06 January 2016 / 12:01

KUALA LUMPUR (Jan 6): Armed with a war chest of cash from a stellar financial year 2015 and a strong first quarter financial year 2016 (1QFY16) results, Top Glove Corporation Bhd is now on the prowl for mergers and acquisitions (M&As) and is looking to seal a deal by August this year.

Its chairman Tan Sri Lim Wee Chai said today that the company has shortlisted three local companies for an M&A exercise, to be concluded within the company's financial year ending Nov 30, 2016 (FY16) in the glove-related sector.

"We have allocated RM100 million to RM1 billion for the M&A (exercise)," he said, after a briefing on the company's 1QFY16 results.

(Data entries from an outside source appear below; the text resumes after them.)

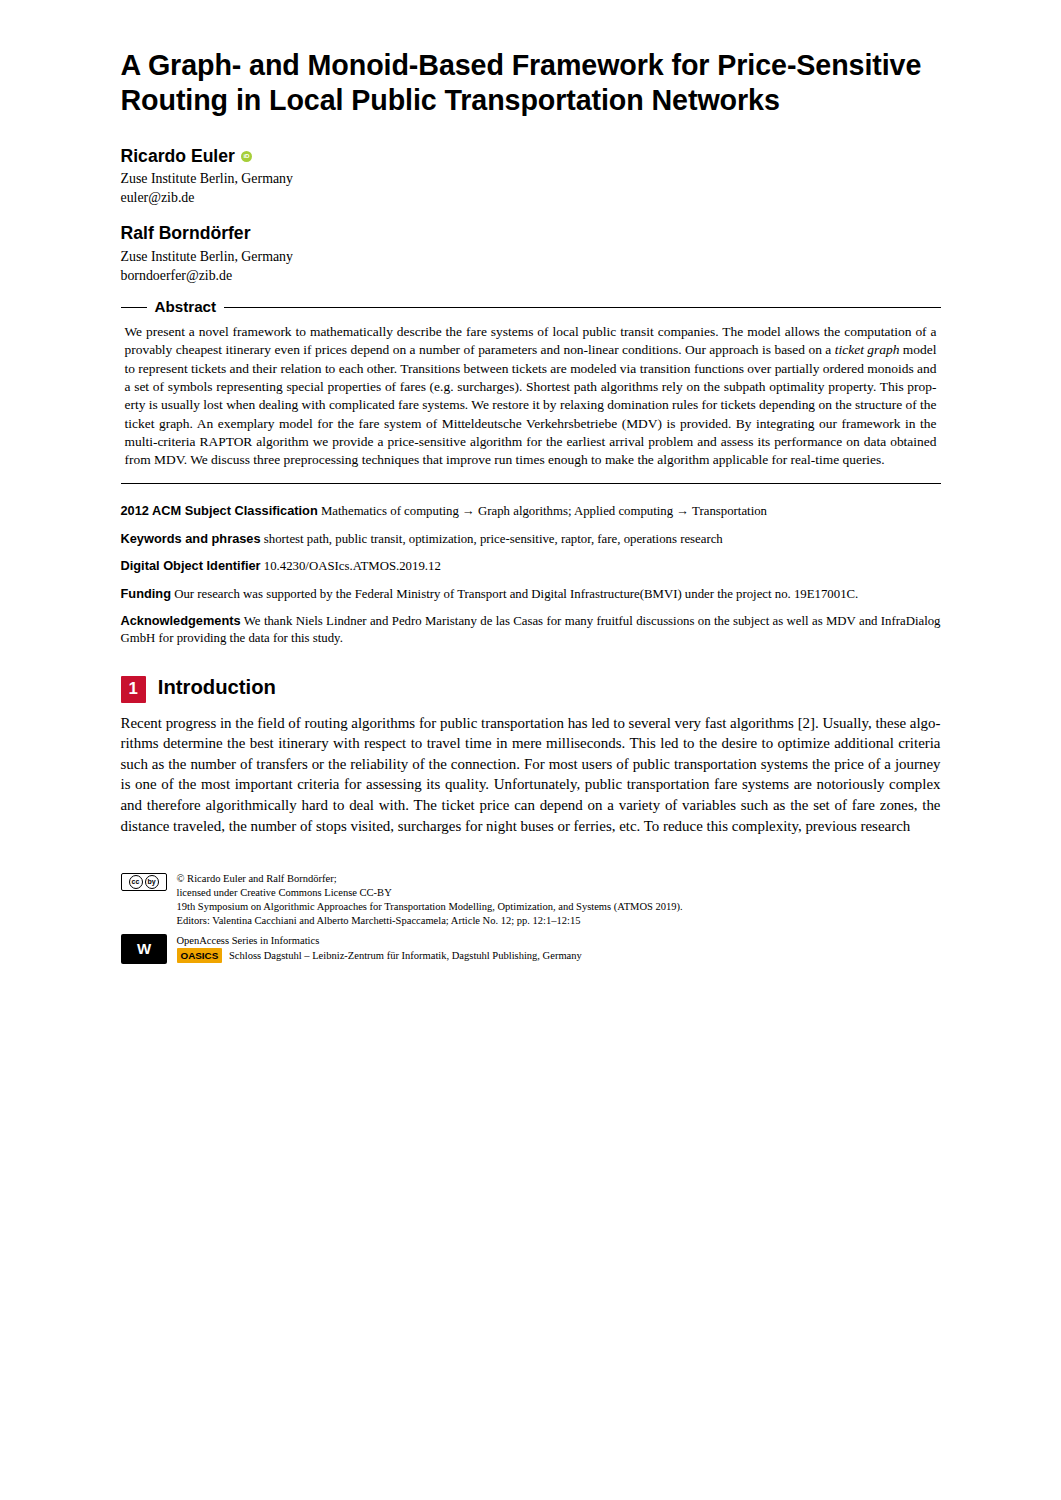A Graph- and Monoid-Based Framework for Price-Sensitive Routing in Local Public Transportation Networks
Ricardo Euler
Zuse Institute Berlin, Germany
euler@zib.de
Ralf Borndörfer
Zuse Institute Berlin, Germany
borndoerfer@zib.de
Abstract
We present a novel framework to mathematically describe the fare systems of local public transit companies. The model allows the computation of a provably cheapest itinerary even if prices depend on a number of parameters and non-linear conditions. Our approach is based on a ticket graph model to represent tickets and their relation to each other. Transitions between tickets are modeled via transition functions over partially ordered monoids and a set of symbols representing special properties of fares (e.g. surcharges). Shortest path algorithms rely on the subpath optimality property. This property is usually lost when dealing with complicated fare systems. We restore it by relaxing domination rules for tickets depending on the structure of the ticket graph. An exemplary model for the fare system of Mitteldeutsche Verkehrsbetriebe (MDV) is provided. By integrating our framework in the multi-criteria RAPTOR algorithm we provide a price-sensitive algorithm for the earliest arrival problem and assess its performance on data obtained from MDV. We discuss three preprocessing techniques that improve run times enough to make the algorithm applicable for real-time queries.
2012 ACM Subject Classification Mathematics of computing → Graph algorithms; Applied computing → Transportation
Keywords and phrases shortest path, public transit, optimization, price-sensitive, raptor, fare, operations research
Digital Object Identifier 10.4230/OASIcs.ATMOS.2019.12
Funding Our research was supported by the Federal Ministry of Transport and Digital Infrastructure(BMVI) under the project no. 19E17001C.
Acknowledgements We thank Niels Lindner and Pedro Maristany de las Casas for many fruitful discussions on the subject as well as MDV and InfraDialog GmbH for providing the data for this study.
1
Introduction
Recent progress in the field of routing algorithms for public transportation has led to several very fast algorithms [2]. Usually, these algorithms determine the best itinerary with respect to travel time in mere milliseconds. This led to the desire to optimize additional criteria such as the number of transfers or the reliability of the connection. For most users of public transportation systems the price of a journey is one of the most important criteria for assessing its quality. Unfortunately, public transportation fare systems are notoriously complex and therefore algorithmically hard to deal with. The ticket price can depend on a variety of variables such as the set of fare zones, the distance traveled, the number of stops visited, surcharges for night buses or ferries, etc. To reduce this complexity, previous research
cc by
© Ricardo Euler and Ralf Borndörfer;
licensed under Creative Commons License CC-BY
19th Symposium on Algorithmic Approaches for Transportation Modelling, Optimization, and Systems (ATMOS 2019).
Editors: Valentina Cacchiani and Alberto Marchetti-Spaccamela; Article No. 12; pp. 12:1–12:15
W
OpenAccess Series in Informatics
OASICS Schloss Dagstuhl – Leibniz-Zentrum für Informatik, Dagstuhl Publishing, Germany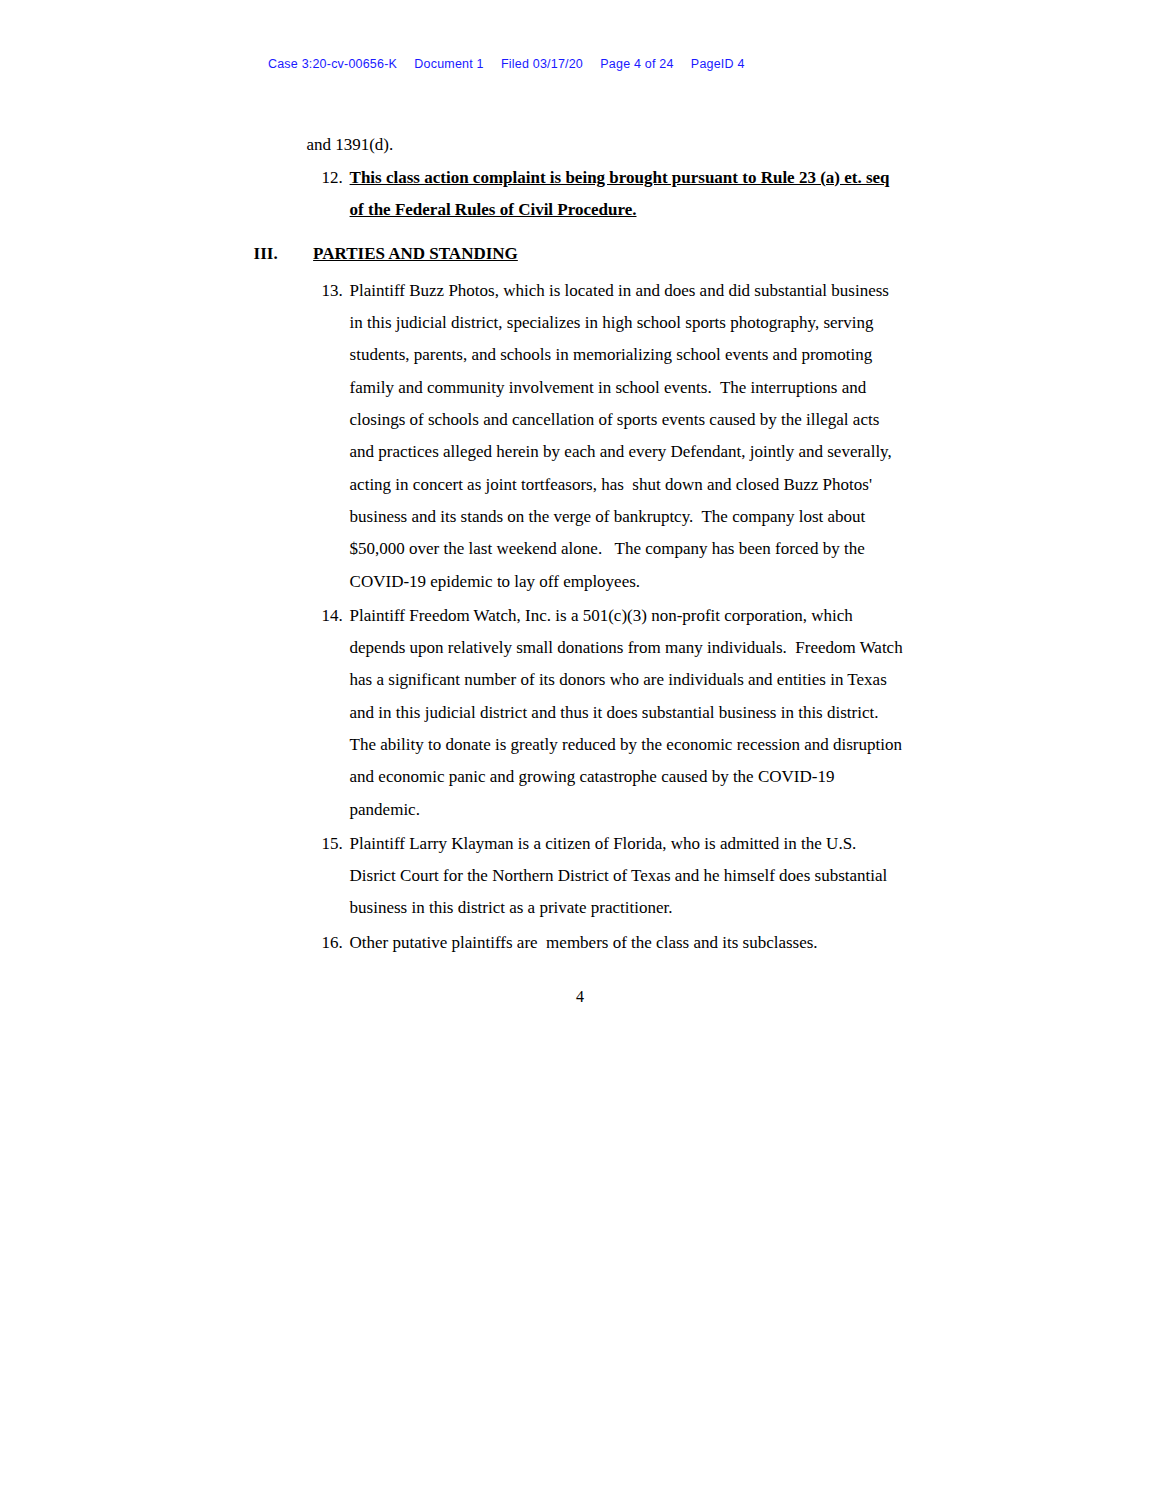Case 3:20-cv-00656-K Document 1 Filed 03/17/20 Page 4 of 24 PageID 4
and 1391(d).
12. This class action complaint is being brought pursuant to Rule 23 (a) et. seq of the Federal Rules of Civil Procedure.
III. PARTIES AND STANDING
13. Plaintiff Buzz Photos, which is located in and does and did substantial business in this judicial district, specializes in high school sports photography, serving students, parents, and schools in memorializing school events and promoting family and community involvement in school events. The interruptions and closings of schools and cancellation of sports events caused by the illegal acts and practices alleged herein by each and every Defendant, jointly and severally, acting in concert as joint tortfeasors, has shut down and closed Buzz Photos' business and its stands on the verge of bankruptcy. The company lost about $50,000 over the last weekend alone. The company has been forced by the COVID-19 epidemic to lay off employees.
14. Plaintiff Freedom Watch, Inc. is a 501(c)(3) non-profit corporation, which depends upon relatively small donations from many individuals. Freedom Watch has a significant number of its donors who are individuals and entities in Texas and in this judicial district and thus it does substantial business in this district. The ability to donate is greatly reduced by the economic recession and disruption and economic panic and growing catastrophe caused by the COVID-19 pandemic.
15. Plaintiff Larry Klayman is a citizen of Florida, who is admitted in the U.S. Disrict Court for the Northern District of Texas and he himself does substantial business in this district as a private practitioner.
16. Other putative plaintiffs are members of the class and its subclasses.
4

"We are looking at the glove sector, printing, packaging and chemical sectors, and even the glove mould sector," he added.

Top Glove's net cash position is RM366.1 million as of 1QFY16, while borrowings stood at RM499.1 million.

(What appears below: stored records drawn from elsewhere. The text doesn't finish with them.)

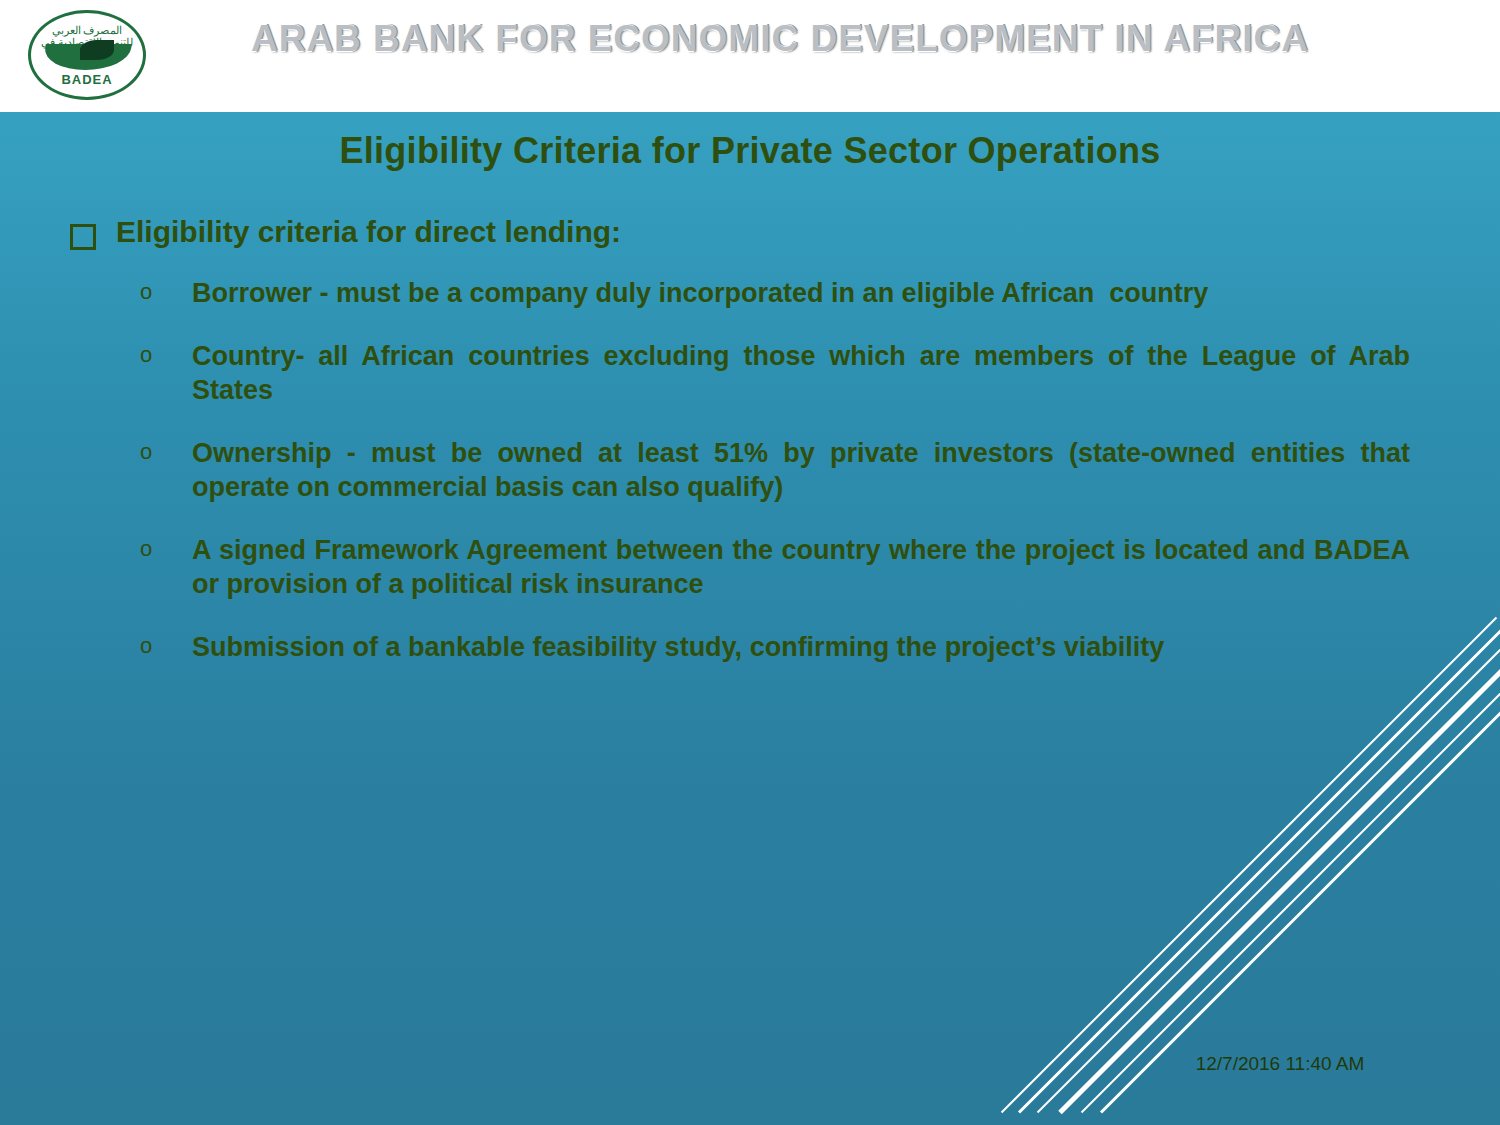Arab Bank for Economic Development in Africa
المصرف العربي للتنمية الاقتصادية في أفريقيا
BADEA
Eligibility Criteria for Private Sector Operations
Eligibility criteria for direct lending:
Borrower - must be a company duly incorporated in an eligible African country
Country- all African countries excluding those which are members of the League of Arab States
Ownership - must be owned at least 51% by private investors (state-owned entities that operate on commercial basis can also qualify)
A signed Framework Agreement between the country where the project is located and BADEA or provision of a political risk insurance
Submission of a bankable feasibility study, confirming the project’s viability
12/7/2016 11:40 AM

Although Lim said the company is looking to fulfill the M&A with cash or bank borrowings, he did not discount the possibility of issuing shares to raise capital.

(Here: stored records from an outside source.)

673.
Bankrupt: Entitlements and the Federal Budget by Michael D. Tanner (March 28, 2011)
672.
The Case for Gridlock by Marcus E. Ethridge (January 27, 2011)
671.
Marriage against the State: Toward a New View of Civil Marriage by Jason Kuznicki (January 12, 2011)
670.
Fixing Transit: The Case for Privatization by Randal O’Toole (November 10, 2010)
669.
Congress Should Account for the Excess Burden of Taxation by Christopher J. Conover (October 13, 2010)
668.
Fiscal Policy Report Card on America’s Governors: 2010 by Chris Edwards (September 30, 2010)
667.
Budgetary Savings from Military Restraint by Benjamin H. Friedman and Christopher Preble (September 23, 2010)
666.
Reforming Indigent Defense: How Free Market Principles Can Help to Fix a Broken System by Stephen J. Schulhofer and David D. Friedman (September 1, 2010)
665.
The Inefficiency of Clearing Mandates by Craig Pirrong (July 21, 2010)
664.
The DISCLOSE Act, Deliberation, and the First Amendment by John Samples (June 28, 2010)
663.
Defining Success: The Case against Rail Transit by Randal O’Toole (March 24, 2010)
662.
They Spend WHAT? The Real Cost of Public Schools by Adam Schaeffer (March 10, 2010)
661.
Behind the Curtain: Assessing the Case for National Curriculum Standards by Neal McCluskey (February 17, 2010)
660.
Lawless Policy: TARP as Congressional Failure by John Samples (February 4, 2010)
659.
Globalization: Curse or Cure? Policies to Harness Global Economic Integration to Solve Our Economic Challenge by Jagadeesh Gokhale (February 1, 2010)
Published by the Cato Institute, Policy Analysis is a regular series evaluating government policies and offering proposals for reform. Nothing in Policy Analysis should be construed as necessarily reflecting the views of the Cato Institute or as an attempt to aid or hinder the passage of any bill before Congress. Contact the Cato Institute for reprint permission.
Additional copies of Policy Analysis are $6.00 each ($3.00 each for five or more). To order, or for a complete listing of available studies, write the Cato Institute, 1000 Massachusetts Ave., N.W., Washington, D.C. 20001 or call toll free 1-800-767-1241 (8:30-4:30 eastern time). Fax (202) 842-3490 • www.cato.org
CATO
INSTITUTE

For 1QFY16, Top Glove recorded an all-time increase of 163.6% to RM128.34 million or 20.64 sen per share, from RM48.68 million or 7.85 sen per share a year ago, on the back of a strong US dollar and lower raw material prices.

Revenue rose to a record high of RM800.3 million, a 41% growth from RM567.6 million in 1QFY15.

Meanwhile, Top Glove executive director Lim Cheong Guan said the company is targeting a 10% to 15% growth in sales volume, underpinned by increased competitiveness in Malaysia's glove sector, on the back of a weak ringgit.

"Chances are very good that we can record a higher (profit) margin. The guidance we have received is 5% to 9% this year," he added.

Lim also said that the company plans to increase mechanisation and automation.

The company is also planning to expand operations, with a new factory in Klang to be ready by February 2017.